Gauge length effects: A channel spacing of 1 m and gauge length of 10 m is used in this study. Why were these data acquisition settings used? A gauge length of 10 m could mask any localized changes in moisture. The author's conclusions (L405) that "This enables direct field-scale observations of soil mechanical response at sub-meter resolution" are technically incorrect, considering the settings (1-m channel spacing, 10-m gauge length) used in this study. The impact of the 10-m gauge length on the results should be included in the discussion, notably in comparing or integrating these measurements with point-based sensors, as for the effective stress-strain response.

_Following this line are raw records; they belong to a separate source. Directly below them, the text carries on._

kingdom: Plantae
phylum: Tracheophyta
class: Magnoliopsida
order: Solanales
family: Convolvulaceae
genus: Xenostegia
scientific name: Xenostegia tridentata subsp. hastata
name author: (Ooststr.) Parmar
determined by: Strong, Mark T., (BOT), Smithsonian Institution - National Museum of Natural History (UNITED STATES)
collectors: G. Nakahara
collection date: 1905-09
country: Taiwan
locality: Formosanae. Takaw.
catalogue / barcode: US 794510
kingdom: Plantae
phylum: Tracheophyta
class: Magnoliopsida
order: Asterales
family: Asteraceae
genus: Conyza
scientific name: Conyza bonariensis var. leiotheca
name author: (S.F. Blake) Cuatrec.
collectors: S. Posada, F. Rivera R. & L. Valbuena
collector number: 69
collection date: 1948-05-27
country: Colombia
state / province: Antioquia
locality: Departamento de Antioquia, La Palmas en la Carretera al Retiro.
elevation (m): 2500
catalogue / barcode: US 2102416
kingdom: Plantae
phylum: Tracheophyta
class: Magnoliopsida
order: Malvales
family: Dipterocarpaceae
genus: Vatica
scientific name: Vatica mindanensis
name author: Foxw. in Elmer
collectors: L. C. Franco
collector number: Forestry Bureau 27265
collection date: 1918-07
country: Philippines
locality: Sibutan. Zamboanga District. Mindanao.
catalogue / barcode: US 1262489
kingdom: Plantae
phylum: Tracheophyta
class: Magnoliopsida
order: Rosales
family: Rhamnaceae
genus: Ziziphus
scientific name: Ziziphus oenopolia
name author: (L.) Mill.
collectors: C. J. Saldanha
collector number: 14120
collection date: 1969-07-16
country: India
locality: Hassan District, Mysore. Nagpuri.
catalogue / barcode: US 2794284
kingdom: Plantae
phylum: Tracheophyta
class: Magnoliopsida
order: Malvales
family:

Coda wave interferometry: The dv/v estimates are computed with daily cross-correlation waveforms. As such, they cannot resolve sub-diurnal moisture cycles and therefore the claim that the author's key observations of "daily cyclic deformation patterns driven by moisture fluctuations" is supported by the dv/v analysis, appears invalid. Further to this, the dv/v are computed in the 8 to 16 Hz frequency range. The fundamental mode sensitivity kernel (Figure A2b.) appears to indicate varying dv/v sensitivity from 0 to 12 m, extending well below the partially saturated zone in the upper metres. The insitu sensors providing moisture measurements only extend up to ~1 m. The rock physics-based model of dv/v relies on a two-layer soil profile extending to a depth of only 1.38 m. Considering the known sensitivity of dv/v to greater depths (from the sensitivity kernel) it seems important to address this discrepancy more thoroughly in a discussion, or improve the model by extending to a similar depth as the dv/v.
Specific Comments:
Technical Corrections:
As an additional consideration for the authors', it may help to improve the clarity and impact of the manuscript by separating the seismic (>1 Hz) and low-frequency (<1 Hz) analysis into two separate studies. For instance, the extending the dv/v model over a greater depth and focusing on both the near-surface (0 to 2 m) and deeper (2 to 12 m) sensitivity of the dv/v to changes in effective stress represents an important contribution to the field of environmental seismology. Similarly, improving the analysis and interpretation of the low-frequency DAS observations, with a more rigorous evaluation of the temperature effects, alongside the cable and instrument response, represents a novel study. Separating the two analyses could help improve the clarity and impact of the overall findings.